Does TiFlash use the Raft protocol to achieve data synchronization by reading the idx value of the Raft log for synchronization? Is there a specific document source for this?
Is DeltaTree index the index of TiFlash? Why is an index generally not needed for column storage?

translator_bot · June 21, 2024, 11:44am

| username: dba远航 | Original post link

You can search for the documentation on Baidu. The reason why columnar storage does not require indexes is that the purpose of querying columnar storage is for columnar statistical analysis, and it often involves querying large amounts of data, which usually does not require index filtering.

translator_bot · June 21, 2024, 11:44am

| username: xfworld | Original post link

There is no documentation, but there is source code that you can directly look at…

The official blog has some posts you can refer to:

The biggest difference between columnar storage and row storage is that they use different data retrieval models. Row storage uses the volcano model, while columnar storage uses the vector engine.

translator_bot · June 21, 2024, 11:44am

| username: TiDBer_小阿飞 | Original post link

The link you provided leads to a specific article on Zhihu, which I cannot access directly. Please provide the text you need translated, and I will translate it for you.

translator_bot · June 21, 2024, 11:44am

| username: tidb菜鸟一只 | Original post link

I casually drew something to help with understanding.

For row-based table data retrieval, if it’s generally through rowid, it directly determines the data of the corresponding row and then returns the required columns. If it’s through an index, it first determines the rowid of the row through the index field, then goes back to the table to determine the data of the corresponding row, and then returns the required columns (if only the index column data is needed, there’s no need to go back to the table).

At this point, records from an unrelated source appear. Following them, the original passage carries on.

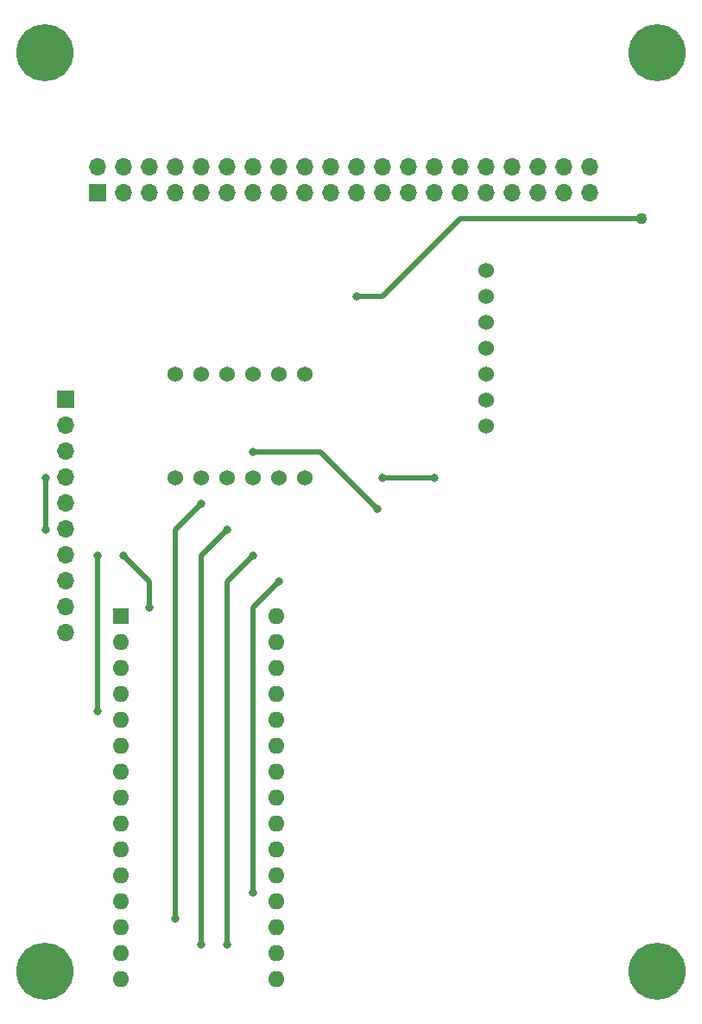
<source format=gbr>
%TF.GenerationSoftware,KiCad,Pcbnew,7.0.1*%
%TF.CreationDate,2023-03-30T15:27:08-04:00*%
%TF.ProjectId,BREAD_Slice,42524541-445f-4536-9c69-63652e6b6963,rev?*%
%TF.SameCoordinates,PX74eba40PY8552dc0*%
%TF.FileFunction,Copper,L1,Top*%
%TF.FilePolarity,Positive*%
%FSLAX46Y46*%
G04 Gerber Fmt 4.6, Leading zero omitted, Abs format (unit mm)*
G04 Created by KiCad (PCBNEW 7.0.1) date 2023-03-30 15:27:08*
%MOMM*%
%LPD*%
G01*
G04 APERTURE LIST*
%TA.AperFunction,ComponentPad*%
%ADD10C,5.600000*%
%TD*%
%TA.AperFunction,ComponentPad*%
%ADD11R,1.600000X1.600000*%
%TD*%
%TA.AperFunction,ComponentPad*%
%ADD12O,1.600000X1.600000*%
%TD*%
%TA.AperFunction,ComponentPad*%
%ADD13R,1.700000X1.700000*%
%TD*%
%TA.AperFunction,ComponentPad*%
%ADD14O,1.700000X1.700000*%
%TD*%
%TA.AperFunction,ComponentPad*%
%ADD15C,1.524000*%
%TD*%
%TA.AperFunction,ViaPad*%
%ADD16C,0.800000*%
%TD*%
%TA.AperFunction,ViaPad*%
%ADD17C,1.100000*%
%TD*%
%TA.AperFunction,Conductor*%
%ADD18C,0.508000*%
%TD*%
G04 APERTURE END LIST*
D10*
%TO.P,H1,1*%
%TO.N,N/C*%
X5000000Y95000000D03*
%TD*%
%TO.P,H2,1*%
%TO.N,N/C*%
X65000000Y95000000D03*
%TD*%
%TO.P,H3,1*%
%TO.N,N/C*%
X5000000Y5000000D03*
%TD*%
%TO.P,H4,1*%
%TO.N,N/C*%
X65000000Y5000000D03*
%TD*%
D11*
%TO.P,A1,1,D1/TX*%
%TO.N,unconnected-(A1-D1{slash}TX-Pad1)*%
X12400000Y39800000D03*
D12*
%TO.P,A1,2,D0/RX*%
%TO.N,unconnected-(A1-D0{slash}RX-Pad2)*%
X12400000Y37260000D03*
%TO.P,A1,3,~{RESET}*%
%TO.N,unconnected-(A1-~{RESET}-Pad3)*%
X12400000Y34720000D03*
%TO.P,A1,4,GND*%
%TO.N,GND*%
X12400000Y32180000D03*
%TO.P,A1,5,D2*%
%TO.N,/E_STOP*%
X12400000Y29640000D03*
%TO.P,A1,6,D3*%
%TO.N,/SYNC*%
X12400000Y27100000D03*
%TO.P,A1,7,D4*%
%TO.N,/INT*%
X12400000Y24560000D03*
%TO.P,A1,8,D5*%
%TO.N,unconnected-(A1-D5-Pad8)*%
X12400000Y22020000D03*
%TO.P,A1,9,D6*%
%TO.N,unconnected-(A1-D6-Pad9)*%
X12400000Y19480000D03*
%TO.P,A1,10,D7*%
%TO.N,unconnected-(A1-D7-Pad10)*%
X12400000Y16940000D03*
%TO.P,A1,11,D8*%
%TO.N,unconnected-(A1-D8-Pad11)*%
X12400000Y14400000D03*
%TO.P,A1,12,D9*%
%TO.N,unconnected-(A1-D9-Pad12)*%
X12400000Y11860000D03*
%TO.P,A1,13,D10*%
%TO.N,/SS_NANO*%
X12400000Y9320000D03*
%TO.P,A1,14,D11*%
%TO.N,/MOSI_NANO*%
X12400000Y6780000D03*
%TO.P,A1,15,D12*%
%TO.N,/MISO_NANO*%
X12400000Y4240000D03*
%TO.P,A1,16,D13*%
%TO.N,/SCLK_NANO*%
X27640000Y4240000D03*
%TO.P,A1,17,3V3*%
%TO.N,unconnected-(A1-3V3-Pad17)*%
X27640000Y6780000D03*
%TO.P,A1,18,AREF*%
%TO.N,unconnected-(A1-AREF-Pad18)*%
X27640000Y9320000D03*
%TO.P,A1,19,A0*%
%TO.N,unconnected-(A1-A0-Pad19)*%
X27640000Y11860000D03*
%TO.P,A1,20,A1*%
%TO.N,unconnected-(A1-A1-Pad20)*%
X27640000Y14400000D03*
%TO.P,A1,21,A2*%
%TO.N,unconnected-(A1-A2-Pad21)*%
X27640000Y16940000D03*
%TO.P,A1,22,A3*%
%TO.N,unconnected-(A1-A3-Pad22)*%
X27640000Y19480000D03*
%TO.P,A1,23,A4*%
%TO.N,/I2C_DAT*%
X27640000Y22020000D03*
%TO.P,A1,24,A5*%
%TO.N,/I2C_CLK*%
X27640000Y24560000D03*
%TO.P,A1,25,A6*%
%TO.N,unconnected-(A1-A6-Pad25)*%
X27640000Y27100000D03*
%TO.P,A1,26,A7*%
%TO.N,unconnected-(A1-A7-Pad26)*%
X27640000Y29640000D03*
%TO.P,A1,27,+5V*%
%TO.N,+5V*%
X27640000Y32180000D03*
%TO.P,A1,28,~{RESET}*%
%TO.N,unconnected-(A1-~{RESET}-Pad28)*%
X27640000Y34720000D03*
%TO.P,A1,29,GND*%
%TO.N,GND*%
X27640000Y37260000D03*
%TO.P,A1,30,VIN*%
%TO.N,+12V*%
X27640000Y39800000D03*
%TD*%
D13*
%TO.P,J1,1,Pin_1*%
%TO.N,GND*%
X7000000Y61000000D03*
D14*
%TO.P,J1,2,Pin_2*%
%TO.N,+12V*%
X7000000Y58460000D03*
%TO.P,J1,3,Pin_3*%
%TO.N,/I2C_CLK*%
X7000000Y55920000D03*
%TO.P,J1,4,Pin_4*%
%TO.N,/I2C_DAT*%
X7000000Y53380000D03*
%TO.P,J1,5,Pin_5*%
%TO.N,GND*%
X7000000Y50840000D03*
%TO.P,J1,6,Pin_6*%
%TO.N,/E_STOP*%
X7000000Y48300000D03*
%TO.P,J1,7,Pin_7*%
%TO.N,/SYNC*%
X7000000Y45760000D03*
%TO.P,J1,8,Pin_8*%
%TO.N,/INT*%
X7000000Y43220000D03*
%TO.P,J1,9,Pin_9*%
%TO.N,+12V*%
X7000000Y40680000D03*
%TO.P,J1,10,Pin_10*%
%TO.N,GND*%
X7000000Y38140000D03*
%TD*%
D15*
%TO.P,U1,1,LV*%
%TO.N,+3.3V*%
X30480000Y63500000D03*
%TO.P,U1,2,A1*%
%TO.N,/SS_PI*%
X27940000Y63500000D03*
%TO.P,U1,3,A2*%
%TO.N,/MISO_PI*%
X25400000Y63500000D03*
%TO.P,U1,4,A3*%
%TO.N,/MOSI_PI*%
X22860000Y63500000D03*
%TO.P,U1,5,A4*%
%TO.N,/SCLK_PI*%
X20320000Y63500000D03*
%TO.P,U1,6,GND*%
%TO.N,GND*%
X17780000Y63500000D03*
%TO.P,U1,7,HV*%
%TO.N,+5V*%
X30480000Y53340000D03*
%TO.P,U1,8,B1*%
%TO.N,/SS_NANO*%
X27940000Y53340000D03*
%TO.P,U1,9,B2*%
%TO.N,/MISO_NANO*%
X25400000Y53340000D03*
%TO.P,U1,10,B3*%
%TO.N,/MOSI_NANO*%
X22860000Y53340000D03*
%TO.P,U1,11,B4*%
%TO.N,/SCLK_NANO*%
X20320000Y53340000D03*
%TO.P,U1,12,GND*%
%TO.N,GND*%
X17780000Y53340000D03*
%TD*%
%TO.P,U2,1,LRC*%
%TO.N,/I2S_LRC*%
X48260000Y73660000D03*
%TO.P,U2,2,BCLK*%
%TO.N,/I2S_BCLK*%
X48260000Y71120000D03*
%TO.P,U2,3,DIN*%
%TO.N,/I2S_DIN*%
X48260000Y68580000D03*
%TO.P,U2,4,GAIN*%
%TO.N,unconnected-(U2-GAIN-Pad4)*%
X48260000Y66040000D03*
%TO.P,U2,5,SD*%
%TO.N,unconnected-(U2-SD-Pad5)*%
X48260000Y63500000D03*
%TO.P,U2,6,GND*%
%TO.N,GND*%
X48260000Y60960000D03*
%TO.P,U2,7,5V*%
%TO.N,+5V*%
X48260000Y58420000D03*
%TD*%
D13*
%TO.P,J2,1,3V3*%
%TO.N,+3.3V*%
X10160000Y81280000D03*
D14*
%TO.P,J2,2,5V*%
%TO.N,+5V*%
X10160000Y83820000D03*
%TO.P,J2,3,SDA/GPIO2*%
%TO.N,unconnected-(J2-SDA{slash}GPIO2-Pad3)*%
X12700000Y81280000D03*
%TO.P,J2,4,5V*%
%TO.N,unconnected-(J2-5V-Pad4)*%
X12700000Y83820000D03*
%TO.P,J2,5,SCL/GPIO3*%
%TO.N,unconnected-(J2-SCL{slash}GPIO3-Pad5)*%
X15240000Y81280000D03*
%TO.P,J2,6,GND*%
%TO.N,GND*%
X15240000Y83820000D03*
%TO.P,J2,7,GCLK0/GPIO4*%
%TO.N,unconnected-(J2-GCLK0{slash}GPIO4-Pad7)*%
X17780000Y81280000D03*
%TO.P,J2,8,GPIO14/TXD*%
%TO.N,unconnected-(J2-GPIO14{slash}TXD-Pad8)*%
X17780000Y83820000D03*
%TO.P,J2,9,GND*%
%TO.N,unconnected-(J2-GND-Pad9)*%
X20320000Y81280000D03*
%TO.P,J2,10,GPIO15/RXD*%
%TO.N,unconnected-(J2-GPIO15{slash}RXD-Pad10)*%
X20320000Y83820000D03*
%TO.P,J2,11,GPIO17*%
%TO.N,unconnected-(J2-GPIO17-Pad11)*%
X22860000Y81280000D03*
%TO.P,J2,12,GPIO18/PWM0*%
%TO.N,/I2S_BCLK*%
X22860000Y83820000D03*
%TO.P,J2,13,GPIO27*%
%TO.N,unconnected-(J2-GPIO27-Pad13)*%
X25400000Y81280000D03*
%TO.P,J2,14,GND*%
%TO.N,unconnected-(J2-GND-Pad14)*%
X25400000Y83820000D03*
%TO.P,J2,15,GPIO22*%
%TO.N,unconnected-(J2-GPIO22-Pad15)*%
X27940000Y81280000D03*
%TO.P,J2,16,GPIO23*%
%TO.N,unconnected-(J2-GPIO23-Pad16)*%
X27940000Y83820000D03*
%TO.P,J2,17,3V3*%
%TO.N,unconnected-(J2-3V3-Pad17)*%
X30480000Y81280000D03*
%TO.P,J2,18,GPIO24*%
%TO.N,unconnected-(J2-GPIO24-Pad18)*%
X30480000Y83820000D03*
%TO.P,J2,19,MOSI0/GPIO10*%
%TO.N,/MOSI_PI*%
X33020000Y81280000D03*
%TO.P,J2,20,GND*%
%TO.N,unconnected-(J2-GND-Pad20)*%
X33020000Y83820000D03*
%TO.P,J2,21,MISO0/GPIO9*%
%TO.N,/MISO_PI*%
X35560000Y81280000D03*
%TO.P,J2,22,GPIO25*%
%TO.N,unconnected-(J2-GPIO25-Pad22)*%
X35560000Y83820000D03*
%TO.P,J2,23,SCLK0/GPIO11*%
%TO.N,/SCLK_PI*%
X38100000Y81280000D03*
%TO.P,J2,24,~{CE0}/GPIO8*%
%TO.N,/SS_PI*%
X38100000Y83820000D03*
%TO.P,J2,25,GND*%
%TO.N,unconnected-(J2-GND-Pad25)*%
X40640000Y81280000D03*
%TO.P,J2,26,~{CE1}/GPIO7*%
%TO.N,unconnected-(J2-~{CE1}{slash}GPIO7-Pad26)*%
X40640000Y83820000D03*
%TO.P,J2,27,ID_SD/GPIO0*%
%TO.N,unconnected-(J2-ID_SD{slash}GPIO0-Pad27)*%
X43180000Y81280000D03*
%TO.P,J2,28,ID_SC/GPIO1*%
%TO.N,unconnected-(J2-ID_SC{slash}GPIO1-Pad28)*%
X43180000Y83820000D03*
%TO.P,J2,29,GCLK1/GPIO5*%
%TO.N,unconnected-(J2-GCLK1{slash}GPIO5-Pad29)*%
X45720000Y81280000D03*
%TO.P,J2,30,GND*%
%TO.N,unconnected-(J2-GND-Pad30)*%
X45720000Y83820000D03*
%TO.P,J2,31,GCLK2/GPIO6*%
%TO.N,unconnected-(J2-GCLK2{slash}GPIO6-Pad31)*%
X48260000Y81280000D03*
%TO.P,J2,32,PWM0/GPIO12*%
%TO.N,unconnected-(J2-PWM0{slash}GPIO12-Pad32)*%
X48260000Y83820000D03*
%TO.P,J2,33,PWM1/GPIO13*%
%TO.N,unconnected-(J2-PWM1{slash}GPIO13-Pad33)*%
X50800000Y81280000D03*
%TO.P,J2,34,GND*%
%TO.N,unconnected-(J2-GND-Pad34)*%
X50800000Y83820000D03*
%TO.P,J2,35,GPIO19/MISO1*%
%TO.N,/I2S_LRC*%
X53340000Y81280000D03*
%TO.P,J2,36,GPIO16*%
%TO.N,unconnected-(J2-GPIO16-Pad36)*%
X53340000Y83820000D03*
%TO.P,J2,37,GPIO26*%
%TO.N,unconnected-(J2-GPIO26-Pad37)*%
X55880000Y81280000D03*
%TO.P,J2,38,GPIO20/MOSI1*%
%TO.N,unconnected-(J2-GPIO20{slash}MOSI1-Pad38)*%
X55880000Y83820000D03*
%TO.P,J2,39,GND*%
%TO.N,unconnected-(J2-GND-Pad39)*%
X58420000Y81280000D03*
%TO.P,J2,40,GPIO21/SCLK1*%
%TO.N,/I2S_DIN*%
X58420000Y83820000D03*
%TD*%
D16*
%TO.N,GND*%
X25400000Y55880000D03*
X37570000Y50270000D03*
%TO.N,+5V*%
X43180000Y53340000D03*
X38100000Y53340000D03*
%TO.N,/SYNC*%
X10160000Y30480000D03*
X10160000Y45720000D03*
%TO.N,/E_STOP*%
X12700000Y45720000D03*
X15240000Y40640000D03*
%TO.N,/SS_NANO*%
X25400000Y12700000D03*
X27940000Y43180000D03*
%TO.N,/MOSI_NANO*%
X22860000Y48260000D03*
X20320000Y7620000D03*
%TO.N,/MISO_NANO*%
X25400000Y45720000D03*
X22860000Y7620000D03*
%TO.N,/SCLK_NANO*%
X17780000Y10160000D03*
X20320000Y50800000D03*
%TO.N,+12V*%
X5080000Y48260000D03*
X5080000Y53340000D03*
D17*
%TO.N,/SS_PI*%
X63500000Y78740000D03*
D16*
X35560000Y71120000D03*
%TD*%
D18*
%TO.N,GND*%
X25400000Y55880000D02*
X31960000Y55880000D01*
X31960000Y55880000D02*
X37570000Y50270000D01*
%TO.N,+5V*%
X38100000Y53340000D02*
X43180000Y53340000D01*
%TO.N,/SYNC*%
X10160000Y45720000D02*
X10160000Y30480000D01*
%TO.N,/E_STOP*%
X12700000Y45720000D02*
X15240000Y43180000D01*
X15240000Y43180000D02*
X15240000Y40640000D01*
%TO.N,/SS_NANO*%
X25400000Y40640000D02*
X27940000Y43180000D01*
X25400000Y12700000D02*
X25400000Y40640000D01*
%TO.N,/MOSI_NANO*%
X20320000Y45720000D02*
X22860000Y48260000D01*
X20320000Y7620000D02*
X20320000Y45720000D01*
%TO.N,/MISO_NANO*%
X22860000Y43180000D02*
X22860000Y7620000D01*
X25400000Y45720000D02*
X22860000Y43180000D01*
%TO.N,/SCLK_NANO*%
X17780000Y48260000D02*
X17780000Y10160000D01*
X20320000Y50800000D02*
X17780000Y48260000D01*
%TO.N,+12V*%
X5080000Y53340000D02*
X5080000Y48260000D01*
%TO.N,/SS_PI*%
X45720000Y78740000D02*
X63500000Y78740000D01*
X38100000Y71120000D02*
X45720000Y78740000D01*
X35560000Y71120000D02*
X38100000Y71120000D01*
%TD*%
M02*

</source>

For column-based data retrieval, it’s generally for summarizing one or several columns, directly querying the summary data of the corresponding columns. If querying a single value, it retrieves the corresponding value data of the corresponding column based on the rowkey.

You can actually think of column storage as a row-based table with multiple indexes where each field has an index… So each field in column storage is equivalent to an index, and there’s no need to create separate indexes.

translator_bot · June 21, 2024, 11:44am

| username: system | Original post link

This topic was automatically closed 60 days after the last reply. New replies are no longer allowed.